Selected passage:
++++++++++

Many good leads are combinations of these nine basic types. If you have to choose one or the other of two or more kinds of leads, you're a lucky and very able writer!

Generally, the dialogue lead is the strongest attraction to induce the reader to read further. But don't overdo it. Use two or a very few lines of conversation at first, and fill-in the rest of the exchange later if you find it necessary. The function of the lead is to launch the rest of the piece in such a way that the reader wants to read further. The art in this form combines (a) telling the reader something that somehow indicates or implies what's coming in the rest of your piece and (b) snagging his curiosity to make him eager see what else you have for him. If there's also no break, no discernible seam, between the lead and what comes next, you've written a good lead. Good leads don't come easy or often.

++++++++++

Data extract:
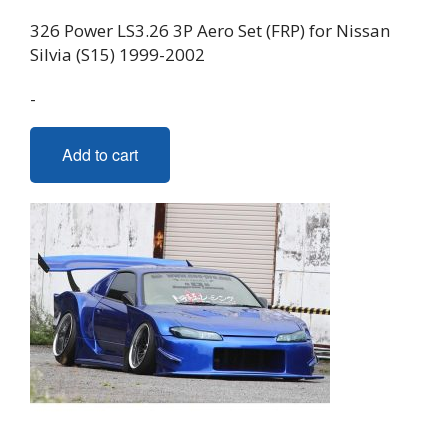
326 Power LS3.26 3P Aero Set (FRP) for Nissan
Silvia (S15) 1999-2002
-
Add to cart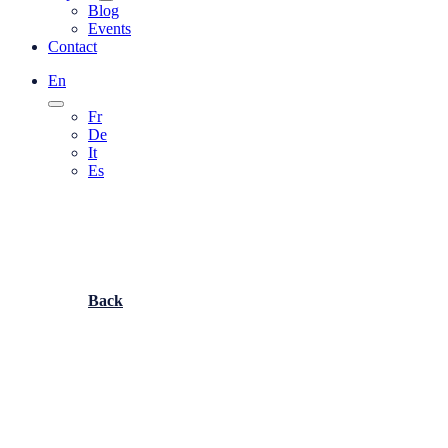
Blog
Events
Contact
En
Fr
De
It
Es
Back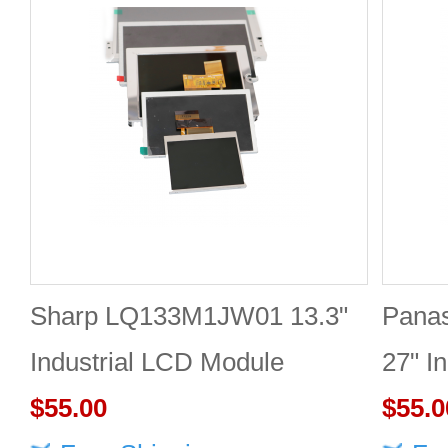
Sharp LQ133M1JW01 13.3"
Pana
Industrial LCD Module
27" I
1920×1080 300cd/m²
$55.00
2560
$55.0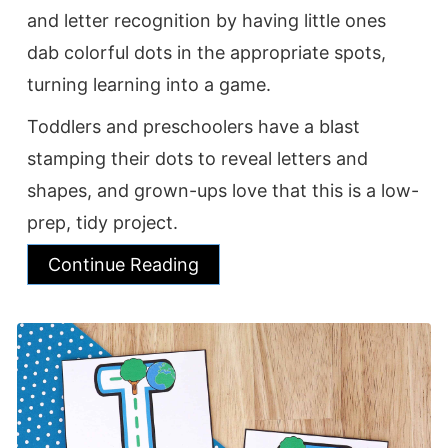
and letter recognition by having little ones
dab colorful dots in the appropriate spots,
turning learning into a game.
Toddlers and preschoolers have a blast
stamping their dots to reveal letters and
shapes, and grown-ups love that this is a low-
prep, tidy project.
Continue Reading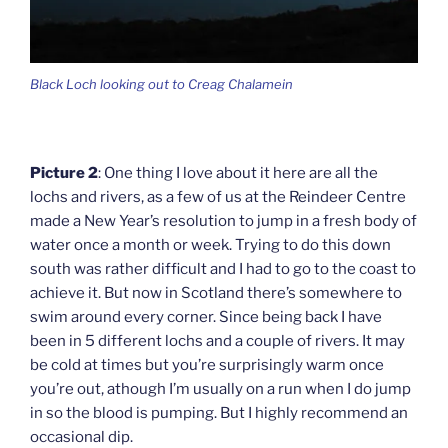
Black Loch looking out to Creag Chalamein
Picture 2
: One thing I love about it here are all the
lochs and rivers, as a few of us at the Reindeer Centre
made a New Year’s resolution to jump in a fresh body of
water once a month or week. Trying to do this down
south was rather difficult and I had to go to the coast to
achieve it. But now in Scotland there’s somewhere to
swim around every corner. Since being back I have
been in 5 different lochs and a couple of rivers. It may
be cold at times but you’re surprisingly warm once
you’re out, athough I’m usually on a run when I do jump
in so the blood is pumping. But I highly recommend an
occasional dip.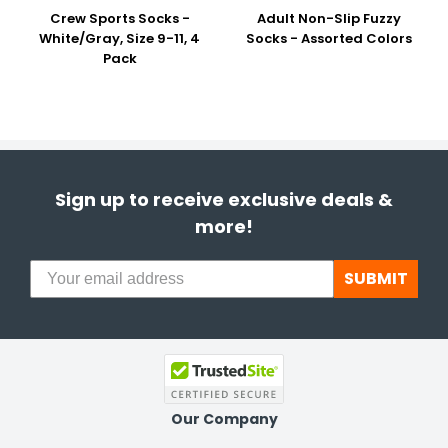
Crew Sports Socks -
Adult Non-Slip Fuzzy
White/Gray, Size 9-11, 4
Socks - Assorted Colors
Pack
Sign up to receive exclusive deals &
more!
SUBMIT
Our Company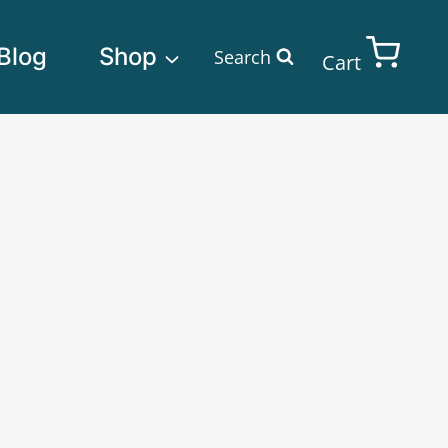
Blog
Shop
Search
Cart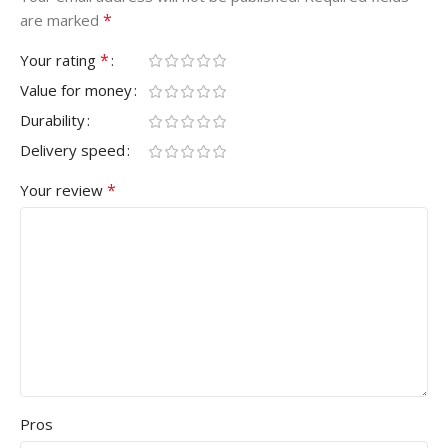
*
are marked
*
Your rating
Value for money
Durability
Delivery speed
*
Your review
Pros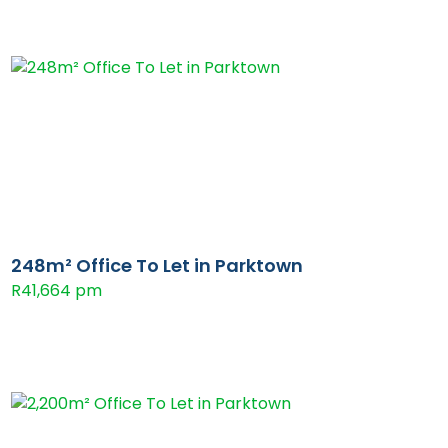
248m² Office To Let in Parktown
R41,664 pm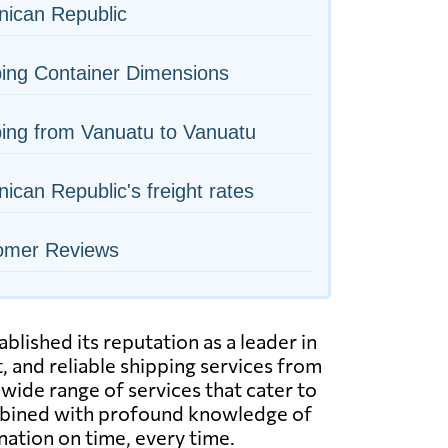
nican Republic
ing Container Dimensions
ing from Vanuatu to Vanuatu
ican Republic's freight rates
omer Reviews
lished its reputation as a leader in
, and reliable shipping services from
wide range of services that cater to
combined with profound knowledge of
nation on time, every time.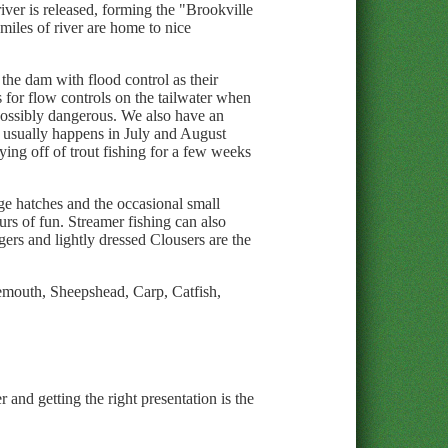
iver is released, forming the "Brookville
miles of river are home to nice
he dam with flood control as their
s for flow controls on the tailwater when
 possibly dangerous. We also have an
is usually happens in July and August
ing off of trout fishing for a few weeks
dge hatches and the occasional small
urs of fun. Streamer fishing can also
gers and lightly dressed Clousers are the
emouth, Sheepshead, Carp, Catfish,
 and getting the right presentation is the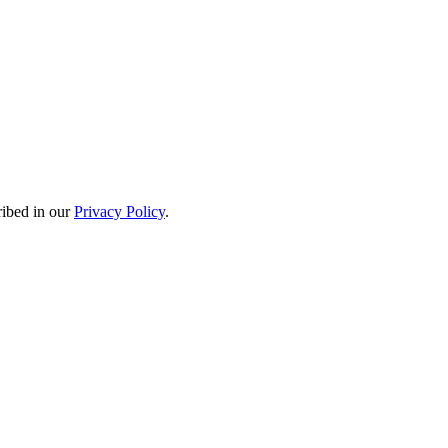
ribed in our
Privacy Policy
.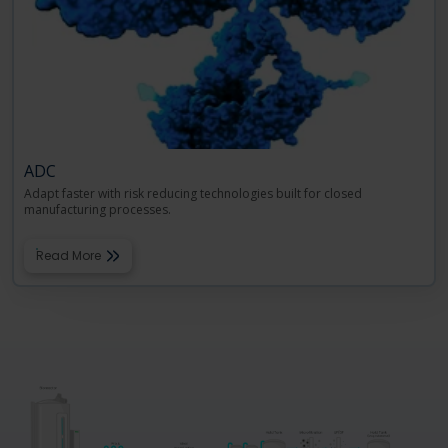
ADC
Adapt faster with risk reducing technologies built for closed
manufacturing processes.
Read More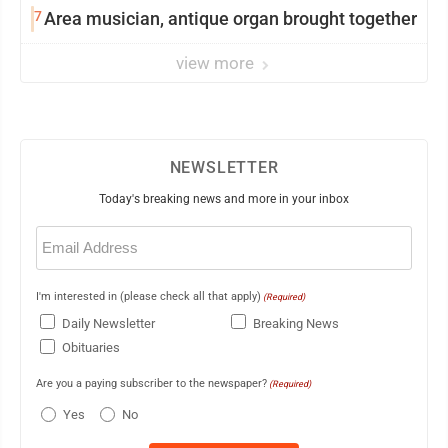
7
Area musician, antique organ brought together
view more
NEWSLETTER
Today's breaking news and more in your inbox
Email
(Required)
I'm interested in (please check all that apply)
(Required)
Daily Newsletter
Breaking News
Obituaries
Are you a paying subscriber to the newspaper?
(Required)
Yes
No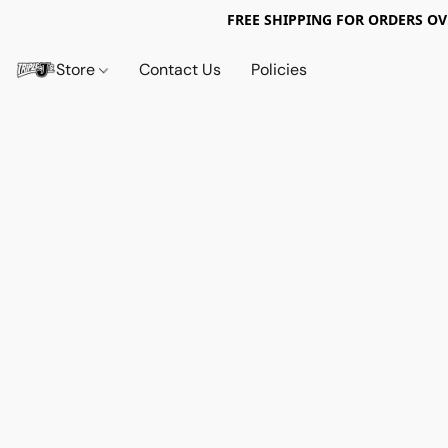
FREE SHIPPING FOR ORDERS OV
Store
Contact Us
Policies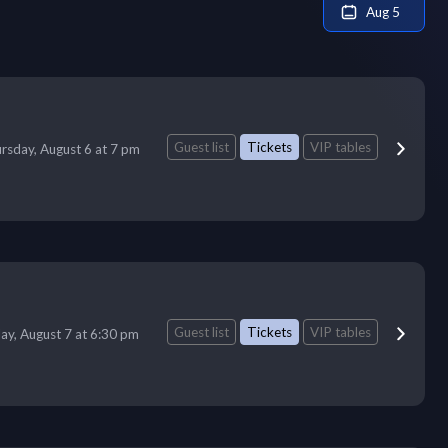
Aug 5
Guest list
Tickets
VIP tables
rsday, August 6 at 7 pm
Guest list
Tickets
VIP tables
day, August 7 at 6:30 pm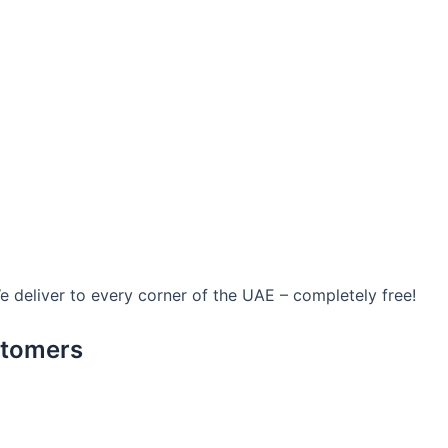
We deliver to every corner of the UAE – completely free!
stomers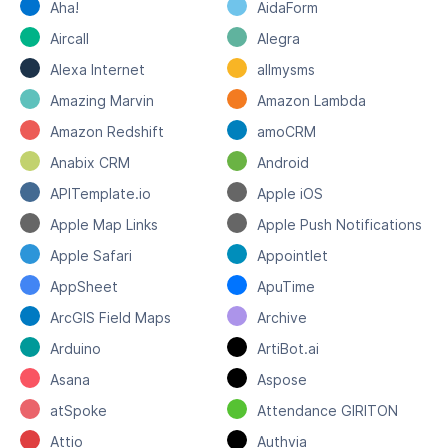
Aha!
AidaForm
Aircall
Alegra
Alexa Internet
allmysms
Amazing Marvin
Amazon Lambda
Amazon Redshift
amoCRM
Anabix CRM
Android
APITemplate.io
Apple iOS
Apple Map Links
Apple Push Notifications
Apple Safari
Appointlet
AppSheet
ApuTime
ArcGIS Field Maps
Archive
Arduino
ArtiBot.ai
Asana
Aspose
atSpoke
Attendance GIRITON
Attio
Authvia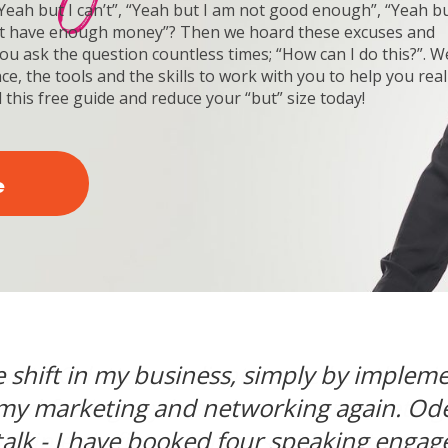
eah but I can’t”, “Yeah but I am not good enough”, “Yeah bu
on’t have enough money”? Then we hoard these excuses and
You ask the question countless times; “How can I do this?”. We
e, the tools and the skills to work with you to help you real
 this free guide and reduce your “but” size today!
e
e shift in my business, simply by imple
 intensive mastermind. Odette was awe
ker, but I realized the speaking world 
 learned a lot about myself and the thin
 with Odette, my clients were less than id
ure Talk event was amazing. I am a write
 my marketing and networking again. Od
th Odette, I learned how to be more speci
 and feeling my brand and my marketing
siness talk. My passion is helping people 
ients. My biggest takeaway was to focus o
ccess. I need to work on my business, 
u are stuck and gets you into a clearing
alk - I have booked four speaking engag
 share powerful stories and engage my au
ultiple six figure business. Marketing wo
vities instead of just working in my busin
great!”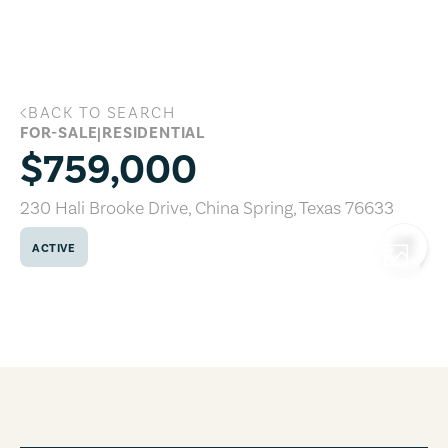
Skip to main content
BACK TO SEARCH
230 Hali Brooke Drive, China Spring, Te
FOR-SALE
|
RESIDENTIAL
$759,000
230 Hali Brooke Drive
,
China Spring
,
Texas
76633
ACTIVE
COPY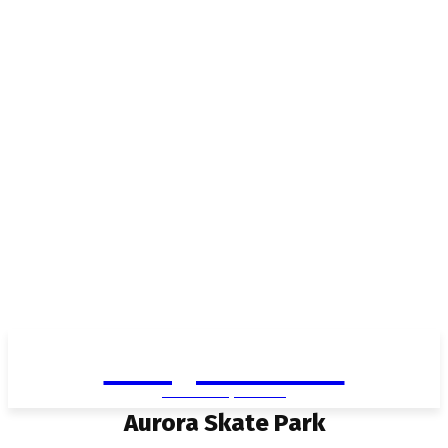
Living in Aurora
community FOCUS
Aurora Skate Park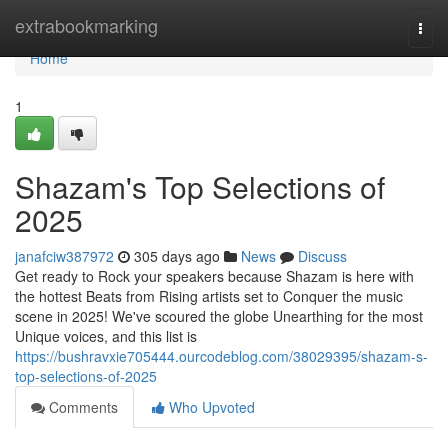
Home
extrabookmarking
Togg
navi
Home
1
Shazam's Top Selections of
2025
janafciw387972
305 days ago
News
Discuss
Get ready to Rock your speakers because Shazam is here with
the hottest Beats from Rising artists set to Conquer the music
scene in 2025! We've scoured the globe Unearthing for the most
Unique voices, and this list is
https://bushravxie705444.ourcodeblog.com/38029395/shazam-s-
top-selections-of-2025
Comments
Who Upvoted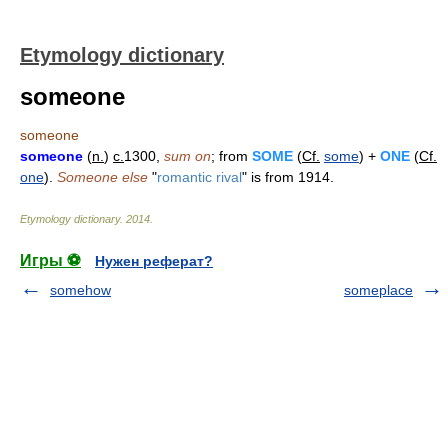
Etymology dictionary
someone
someone
someone
(
n.
)
c.
1300,
sum on
; from
SOME
(
Cf.
some
) +
ONE
(
Cf.
one
).
Someone else
"
romantic rival
" is from 1914.
Etymology dictionary
.
2014
.
Игры ⚽
Нужен реферат?
somehow
someplace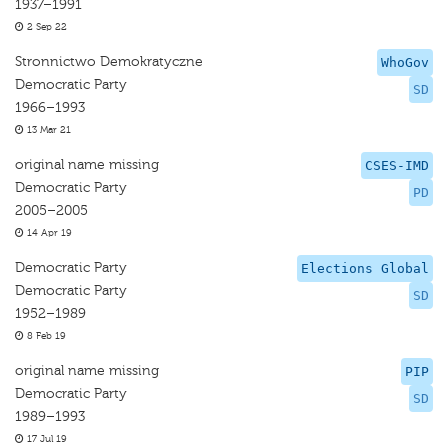
1937–1991
2 Sep 22
Stronnictwo Demokratyczne
WhoGov
Democratic Party
SD
1966–1993
13 Mar 21
original name missing
CSES-IMD
Democratic Party
PD
2005–2005
14 Apr 19
Democratic Party
Elections Global
Democratic Party
SD
1952–1989
8 Feb 19
original name missing
PIP
Democratic Party
SD
1989–1993
17 Jul 19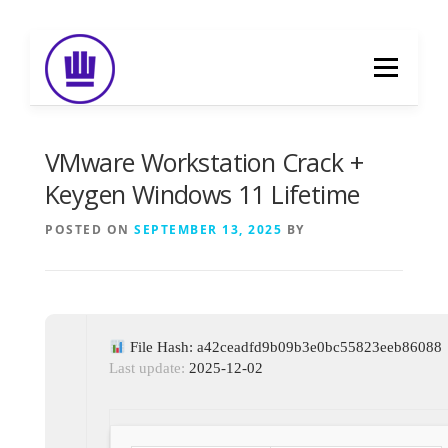
Skip
to
Menu
content
HOME
ABOUT
EVENT CATERING
VMware Workstation Crack +
Keygen Windows 11 Lifetime
FOOD DELIVERY
PREVIOUS WORK
POSTED ON
SEPTEMBER 13, 2025
BY
BLOG
GALLERY
CONTACT
File Hash: a42ceadfd9b09b3e0bc55823eeb86088
Last update:
2025-12-02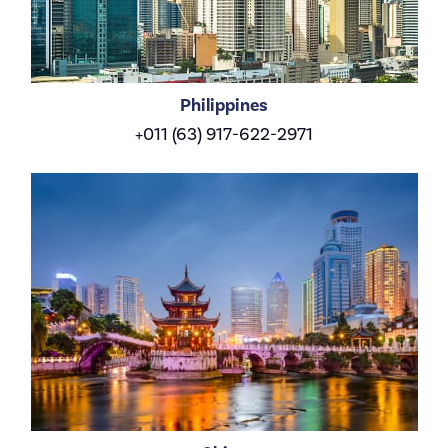
Philippines
+011 (63) 917-622-2971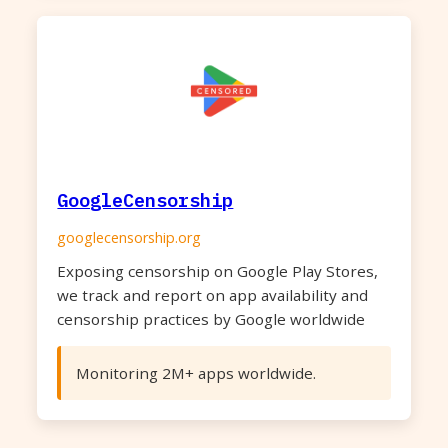
GoogleCensorship
googlecensorship.org
Exposing censorship on Google Play Stores,
we track and report on app availability and
censorship practices by Google worldwide
Monitoring 2M+ apps worldwide.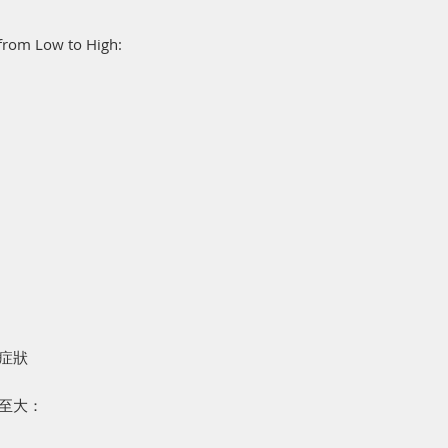
, from Low to High:
肘症狀
至大：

++++++++++

Your instructions:
From the passage on writing leads, set down word for word the stretch starting at "Many good leads" and ending at "easy or often.".

Expected answer:
Many good leads are combinations of these nine basic types. If you have to choose one or the other of two or more kinds of leads, you're a lucky and very able writer!

Generally, the dialogue lead is the strongest attraction to induce the reader to read further. But don't overdo it. Use two or a very few lines of conversation at first, and fill-in the rest of the exchange later if you find it necessary. The function of the lead is to launch the rest of the piece in such a way that the reader wants to read further. The art in this form combines (a) telling the reader something that somehow indicates or implies what's coming in the rest of your piece and (b) snagging his curiosity to make him eager see what else you have for him. If there's also no break, no discernible seam, between the lead and what comes next, you've written a good lead. Good leads don't come easy or often.